- Goal of the exercise
Working through the entries below, find how many lines include the string "Rideaux"; give only that number.

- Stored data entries
****************************************

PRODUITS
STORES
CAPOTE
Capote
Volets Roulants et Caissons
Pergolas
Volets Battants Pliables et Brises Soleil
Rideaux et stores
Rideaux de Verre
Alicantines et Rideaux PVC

****************************************

- Task result
3